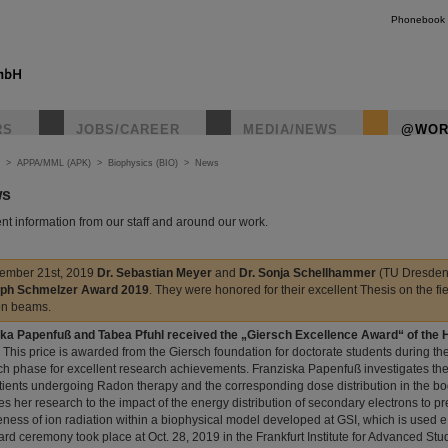
Phonebook
RS
JOBS/CAREER
MEDIA/NEWS
@WOR
>
APPA/MML (APK)
>
Biophysics (BIO)
>
News
ws
nt information from our staff and around our work.
ember 21st, 2019
Dr. Sebastian Meyer
and
Dr. Sonja Schellhammer
(TU Dresden
oph Schmelzer Award 2019
. They were honored for their excellent Thesis on the fi
on beams.
ka Papenfuß and Tabea Pfuhl received the „Giersch Excellence Award“ of the
. This price is awarded from the Giersch foundation for doctorate students during th
ch phase for excellent research achievements. Franziska Papenfuß investigates th
tients undergoing Radon therapy and the corresponding dose distribution in the bo
es her research to the impact of the energy distribution of secondary electrons to pr
veness of ion radiation within a biophysical model developed at GSI, which is used e.g
rd ceremony took place at Oct. 28, 2019 in the Frankfurt Institute for Advanced Stud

....................

BRIEF: List every line above that contains the word "research".

ANSWER TO THE EXERCISE:
ch phase for excellent research achievements. Franziska Papenfuß investigates th
es her research to the impact of the energy distribution of secondary electrons to pr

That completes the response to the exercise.